Amnesty International has blamed “failing EU policies” for the soaring death toll among refugees and migrants in the central Mediterranean.
In a report, it said “cynical deals” with Libya consigned thousands to the risk of drowning, rape and torture.
It said the EU was turning a blind eye to abuses in Libyan detention centres, and was mostly leaving it up to sea rescue charities to save migrants.
More than 2,000 people have died in 2017 trying to get to Europe, it said.
The EU has so far made no public comments on Amnesty’s report.
It comes as interior ministers from the 28-member bloc are meeting in Tallinn, Estonia, to discuss the migrant crisis.
They will review a $92m (£71m) action plan unveiled by the European Commission to deal with the issue.
The commission proposes to use more than 50% of the funds to boost the Libyan coastguard’s capacity to stop traffickers launching boatloads of migrants out to sea to be rescued.
The rest is to help Italy feed, house and process the migrants who get there.
Italian ports have continued to see a large number of migrants arrive in the past year, putting stress on the country’s asylum system. Earlier this month, officials suggested closing Italy’s ports to foreign rescue ships – something which is legally difficult, but indicative of the strain the country is under.
The UN High Commissioner for Refugees added his voice to calls for more assistance for the Mediterranean nation from the international community.
“What is happening in front of our eyes in Italy is an unfolding tragedy,” Filippo Grandi said at the time. “This cannot be an Italian problem alone.”
Italy’s problem is partly attributed to the instability in nearby Libya, which is largely controlled by a multitude of armed militias, loyal to rival government factions. The country has been embroiled in widespread conflict since the downfall of Col Muammar Gaddafi in 2011.
In the power vacuum, people smugglers operating from the country’s north coast are putting African refugees to sea in the hope of reaching Italy, often on flimsy rafts which cannot make the entire journey. Instead, humanitarian vessels rescue them from the water and deliver the migrants to the nearest port – an Italian one.
“Rather than acting to save lives and offer protection, European ministers… are shamelessly prioritising reckless deals with Libya in a desperate bid to prevent refugees and migrants from reaching Italy,” said John Dalhuisen, Amnesty’s Europe director.
“European states have progressively turned their backs on a search and rescue strategy that was reducing mortality at sea in favour of one that has seen thousands drown and left desperate men, women and children trapped in Libya, exposed to horrific abuses,” he said.
Amnesty’s report said measures implemented by the EU to strengthen search and rescue in the central Mediterranean in 2015 had dramatically decreased deaths at sea.
But this priority was short-lived, the document said, adding that the EU later shifted its focus to disrupting smugglers and preventing departures from Libya.
Such practices and an increasing use of unseaworthy boats had made the sea even more unsafe, Amnesty said.

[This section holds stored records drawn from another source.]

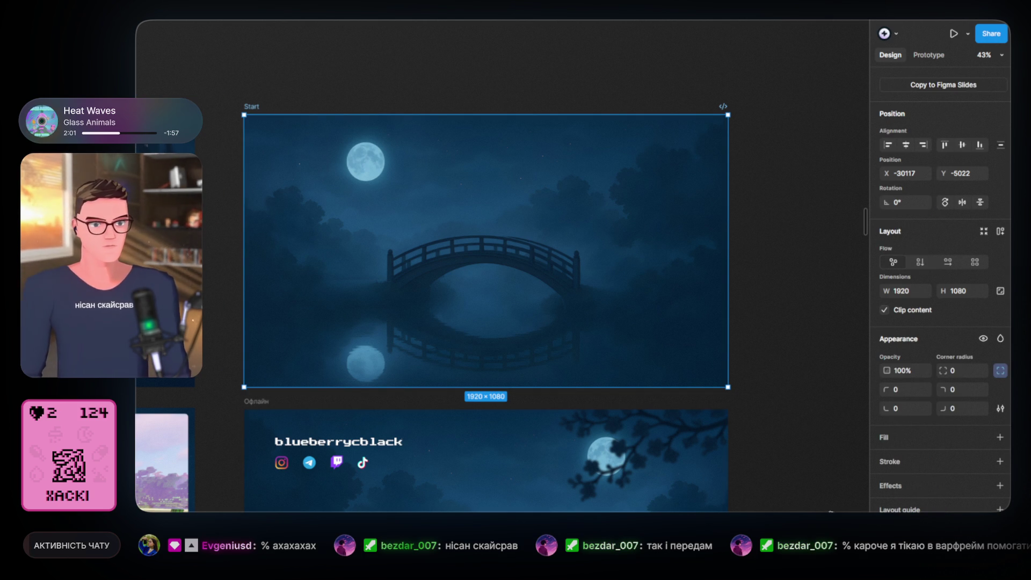
{"action": "scroll", "coordinate": [919, 440], "scroll_direction": "down", "scroll_amount": 3}
{"action": "left_click", "coordinate": [938, 489]}
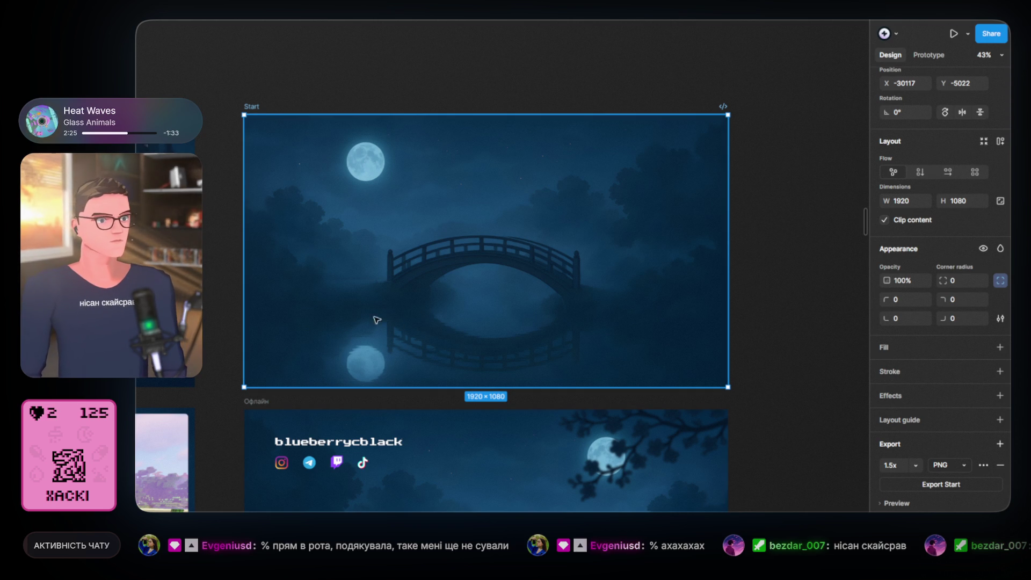
{"action": "left_click", "coordinate": [799, 272]}
{"action": "left_click_drag", "start_coordinate": [379, 278], "coordinate": [461, 256]}
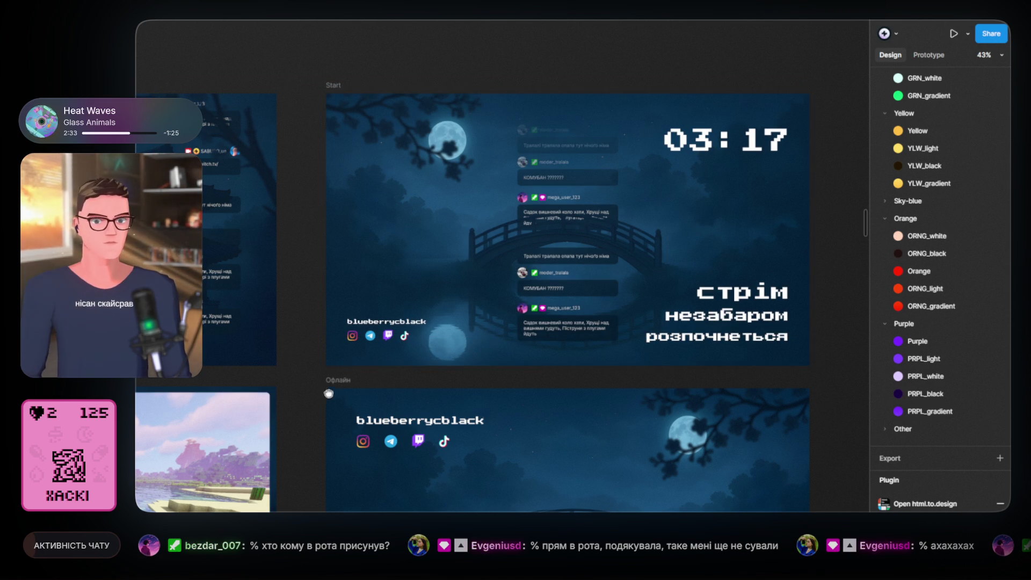
- Scroll the canvas past the Офлайн and BRB frames to the кінець стріму end screen
{"action": "scroll", "coordinate": [344, 376], "scroll_direction": "down", "scroll_amount": 3}
{"action": "scroll", "coordinate": [371, 333], "scroll_direction": "down", "scroll_amount": 4}
{"action": "scroll", "coordinate": [403, 290], "scroll_direction": "down", "scroll_amount": 3}
{"action": "scroll", "coordinate": [430, 248], "scroll_direction": "down", "scroll_amount": 3}
{"action": "scroll", "coordinate": [429, 249], "scroll_direction": "down", "scroll_amount": 2}
{"action": "scroll", "coordinate": [417, 269], "scroll_direction": "down", "scroll_amount": 2}
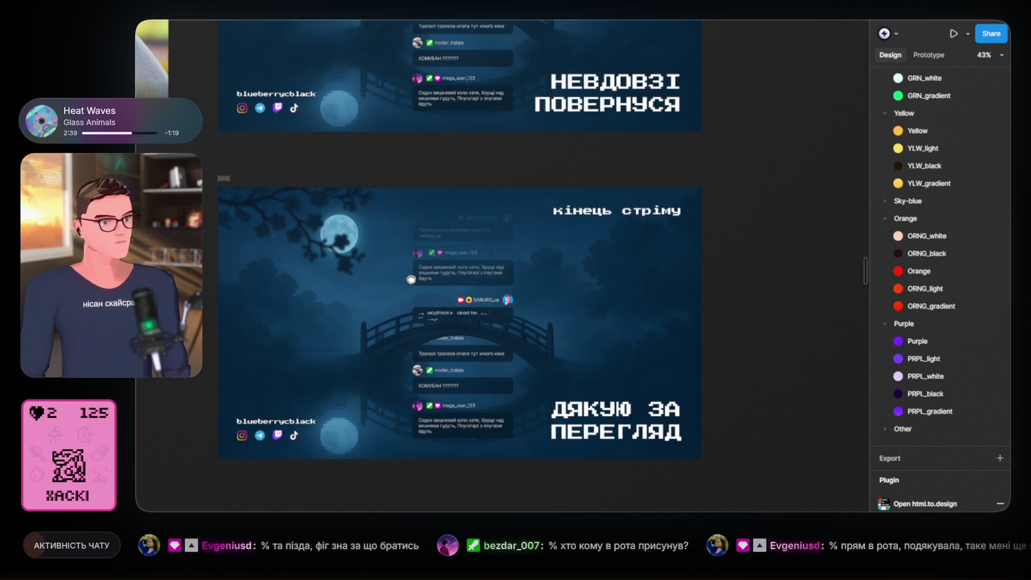
{"action": "scroll", "coordinate": [410, 280], "scroll_direction": "up", "scroll_amount": 1}
{"action": "scroll", "coordinate": [411, 279], "scroll_direction": "left", "scroll_amount": 1}
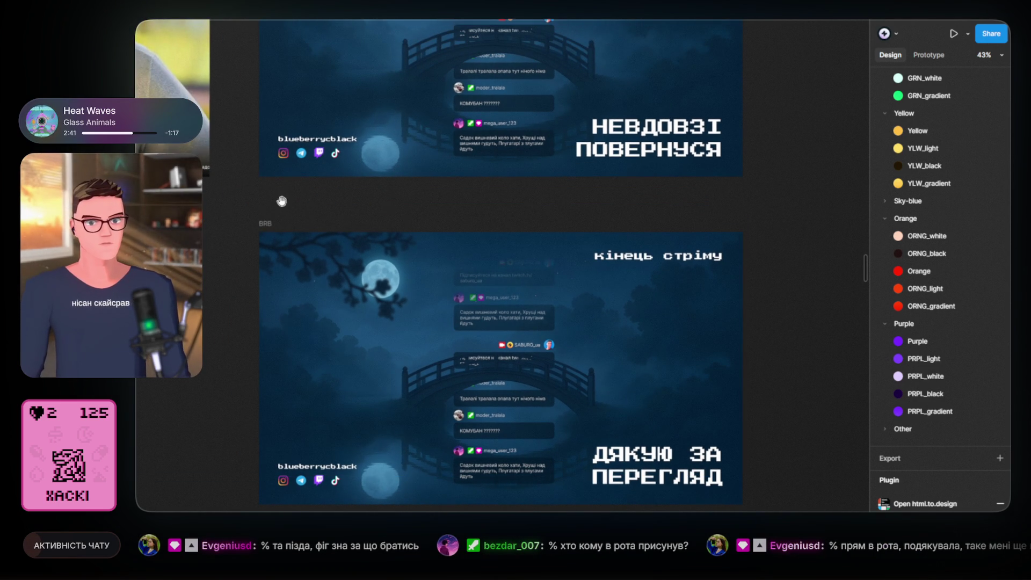
{"action": "scroll", "coordinate": [281, 201], "scroll_direction": "down", "scroll_amount": 1, "text": "ctrl"}
{"action": "scroll", "coordinate": [340, 226], "scroll_direction": "up", "scroll_amount": 3}
{"action": "scroll", "coordinate": [365, 262], "scroll_direction": "up", "scroll_amount": 2}
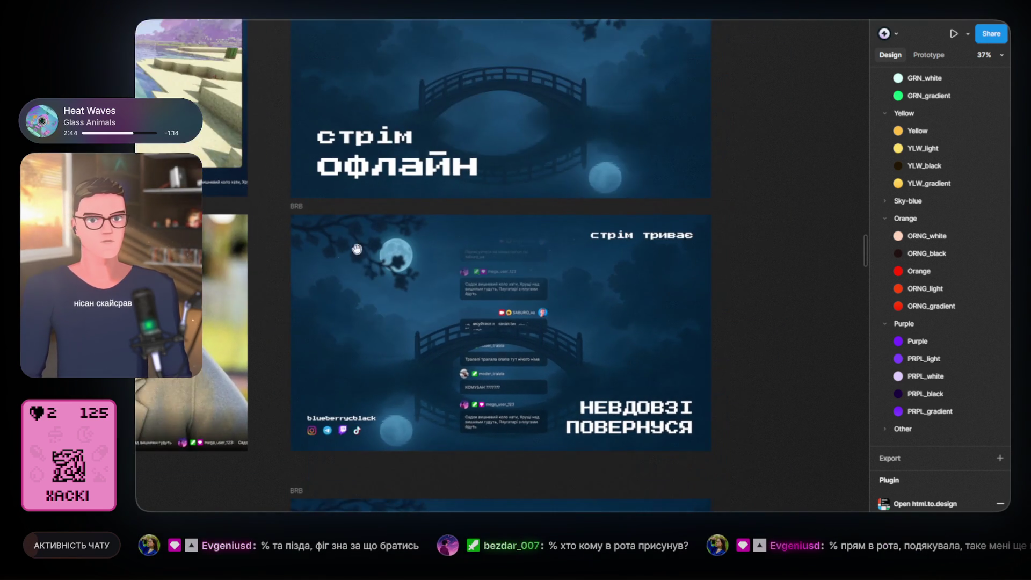
{"action": "scroll", "coordinate": [365, 262], "scroll_direction": "down", "scroll_amount": 3}
{"action": "scroll", "coordinate": [365, 262], "scroll_direction": "down", "scroll_amount": 3}
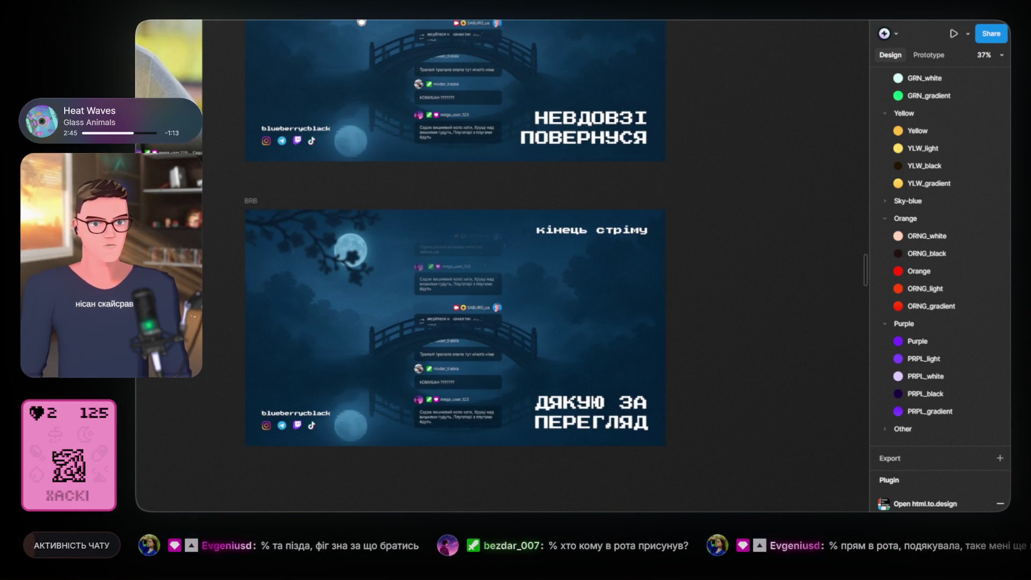
{"action": "scroll", "coordinate": [322, 118], "scroll_direction": "up", "scroll_amount": 1}
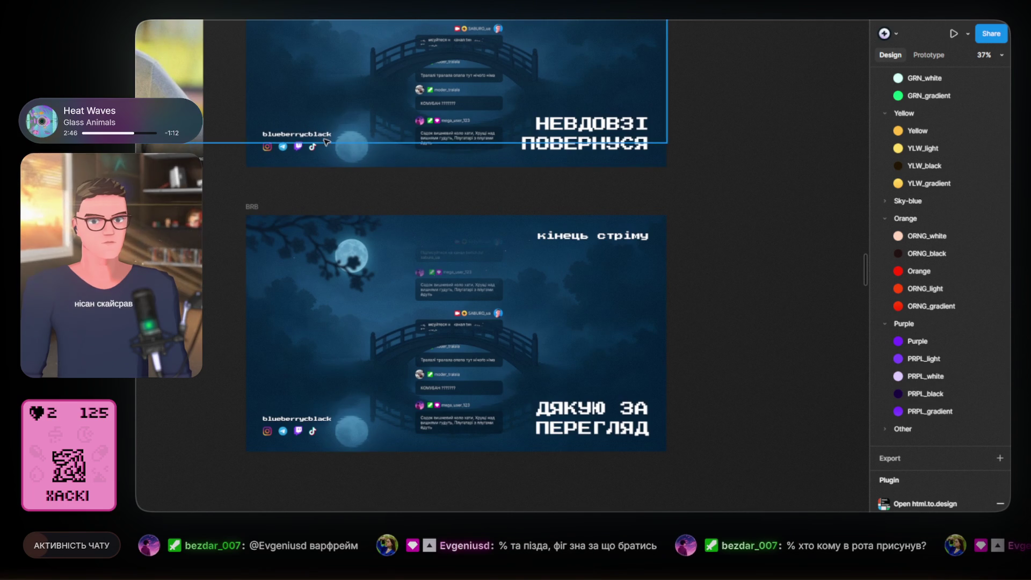
- Rename the BRB-labelled end-of-stream frame to 'THE-END'
{"action": "left_click", "coordinate": [254, 207]}
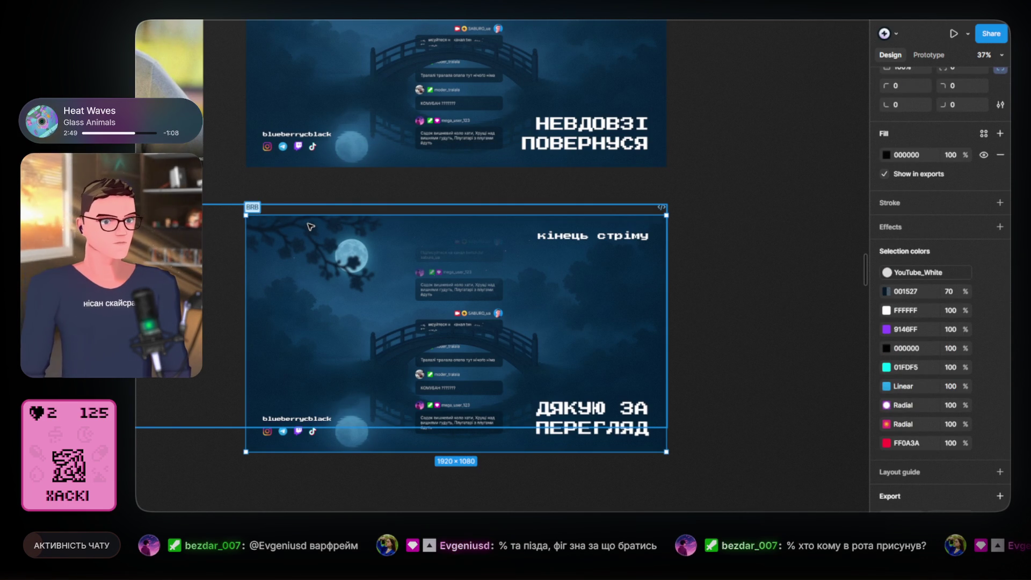
{"action": "type", "text": "THE"}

Interceptions by the Libyan coastguard often put refugees and migrants at risk, the rights group warned.
It said that there were serious allegations that coastguard members were colluding with smugglers and abusing migrants.
“If the second half of this year continues as the first and urgent action is not taken, 2017 looks set to become the deadliest year for the deadliest migration route in the world,” Mr Dalhuisen said.
“The EU must rethink its co-operation with Libya’s woefully dysfunctional coastguard and deploy more vessels where they are desperately needed.”
Mr Dalhuisen stressed that “ultimately the only sustainable and humane way to reduce the numbers risking such horrific journeys is to open more safe and legal routes for migrants and refugees to reach Europe”.
A note on terminology: The BBC uses the term migrant to refer to all people on the move who have yet to complete the legal process of claiming asylum. This group includes people fleeing war-torn countries such as Syria, who are likely to be granted refugee status, as well as people who are seeking jobs and better lives, who governments are likely to rule are economic migrants.